A ONU se alarmou nesta terça-feira com a suposta execução de dezenas de civis, incluindo crianças, em Aleppo por soldados do regime sírio, que está prestes a conquistar totalmente aquela cidade, a segunda maior da Síria.
Submetidos a quatro semanas de violentos bombardeios aéreos e ao fogo da artilharia, os rebeldes perderam a quase totalidade de seu antigo reduto do leste de Aleppo e estão encurralados, junto com dezenas de milhares de civis, principalmente no bairro de Al Mashad.
Enquanto o regime está prestes a marcar sua maior vitória desde o início do conflito, em 2011, a ONU demonstrou publicamente sua consternação pelas informações de que dezenas de civis teriam sido assassinados pelas forças pró-governamentais em ao menos quatro bairros reconquistados pelo exército.

**Dados fornecidos**:

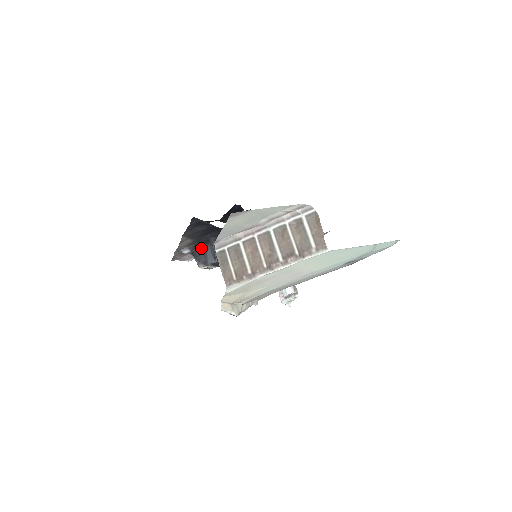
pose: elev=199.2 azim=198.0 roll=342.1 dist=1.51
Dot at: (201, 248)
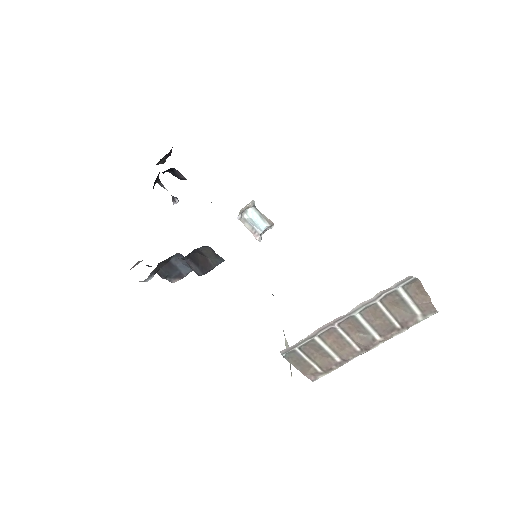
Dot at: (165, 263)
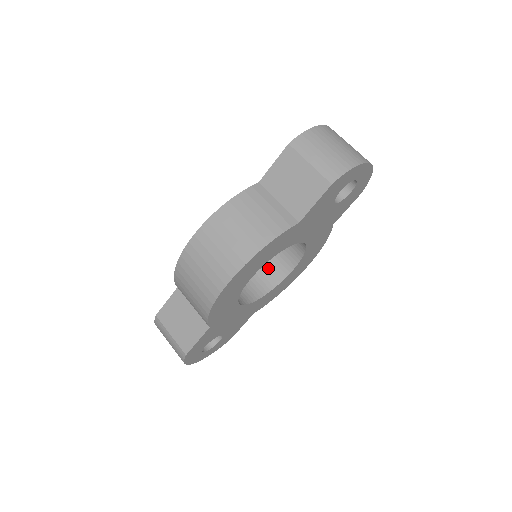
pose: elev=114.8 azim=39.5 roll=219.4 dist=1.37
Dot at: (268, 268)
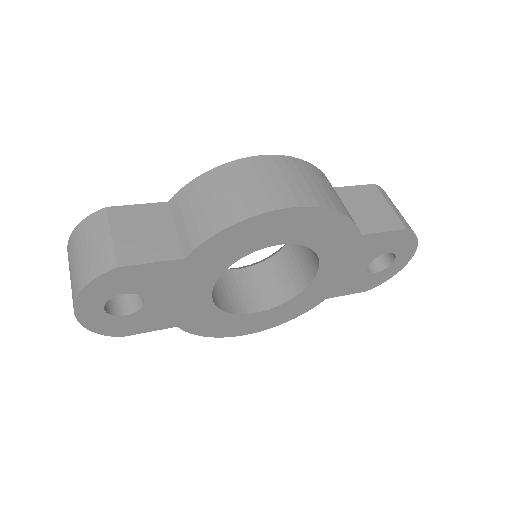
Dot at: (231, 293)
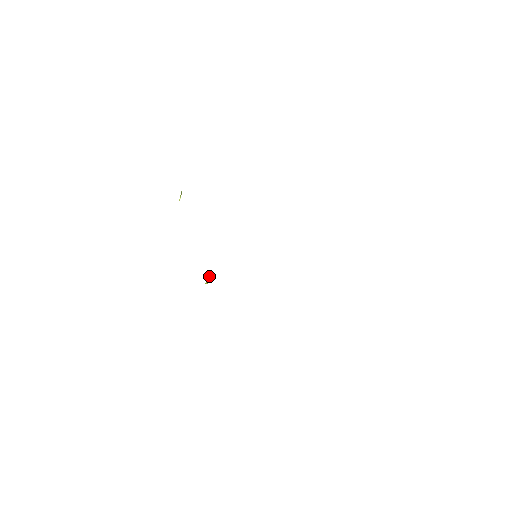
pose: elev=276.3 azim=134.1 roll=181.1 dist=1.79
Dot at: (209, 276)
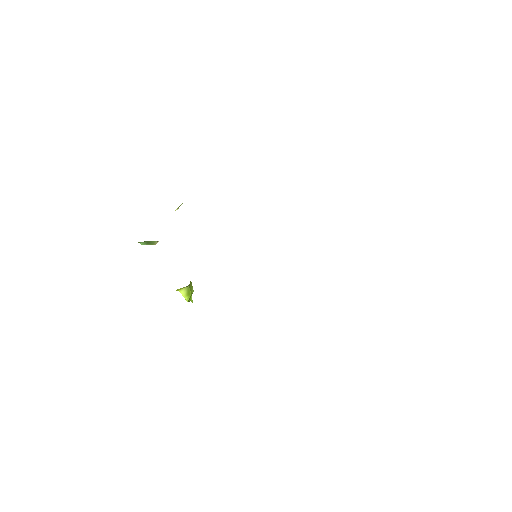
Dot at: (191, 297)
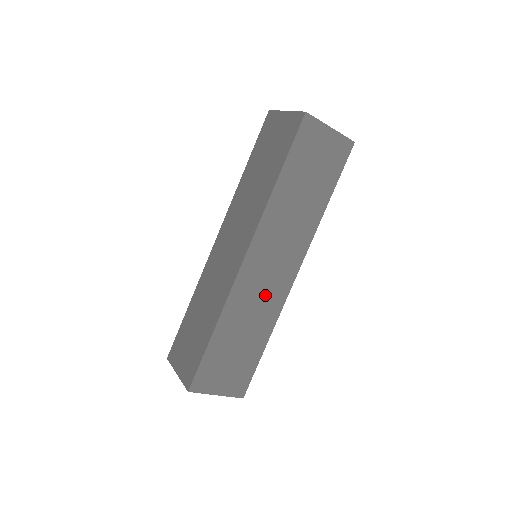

**Conjunto de exercícios**:
A) Responda às perguntas abaixo com base na notícia sobre Aleppo.
(i) Por quantas semanas os rebeldes foram submetidos a bombardeios aéreos e ao fogo da artilharia?
(ii) Em que bairro os rebeldes e os civis estão encurralados principalmente?
(iii) Em quantos bairros reconquistados pelo exército civis teriam sido assassinados, no mínimo?
B) Indique se cada afirmação concorda com a notícia sobre Aleppo, respondendo sim ou não e citando as palavras da notícia que decidem a questão.
(i) Aleppo é a segunda maior cidade da Síria.
(ii) O conflito começou em 2011.
(iii) Os rebeldes ainda controlam a maior parte de seu antigo reduto do leste de Aleppo.
C) Retome a notícia sobre Aleppo logo após a última frase apresentada, dando continuidade ao texto.

**Respostas por tarefa**:
A)
(i) Quatro semanas.
(ii) No bairro de Al Mashad.
(iii) Em ao menos quatro bairros.

B)
(i) Sim: "a segunda maior da Síria".
(ii) Sim: "desde o início do conflito, em 2011".
(iii) Não: "os rebeldes perderam a quase totalidade de seu antigo reduto do leste de Aleppo".

C)
"Ontem à noite recebemos informações que indicavam que as forças pró-governamentais haviam assassinado ao menos 82 civis, incluindo 11 mulheres e 13 crianças", anunciou em Genebra o porta-voz do Alto Comissariado para os Direitos Humanos, Rupert Colville.
Colville ressaltou que, segundo "múltiplas fontes dignas de fé (...), forças pró-governamentais entraram em casas de civis e mataram quem estava dentro, incluindo mulheres e crianças".
- 'Vingança lógica' -
Segundo estas mesmas informações, "dezenas de civis foram abatidos pelas balas na segunda-feira na praça Al Ahrar, no bairro de Kalasé, e também no bairro de Bustan Al Qasr, pelas forças governamentais e seus aliados, incluindo, aparentemente, o grupo armado iraquiano Al Nujabaa".
O secretário-geral da ONU, Ban Ki-moon, havia demonstrado sua preocupação na segunda-feira pelas informações que relatavam atrocidades "contra um grande número" de civis.
O chefe do grupo de trabalho para a ajuda humanitária na Síria, Jan Egeland, também atacou "as atrocidades cometidas pelas milícias vitoriosas em Aleppo". "Responsabilizamos os governos da Síria e da Rússia", declarou no Twitter.
Por sua vez, o ministro das Relações Exteriores francês, Jean-Marc Ayrault, denunciou nesta terça-feira a "lógica vingança e o terror sistemático" do regime sírio em Aleppo.
Os civis também não escondem sua profunda angústia.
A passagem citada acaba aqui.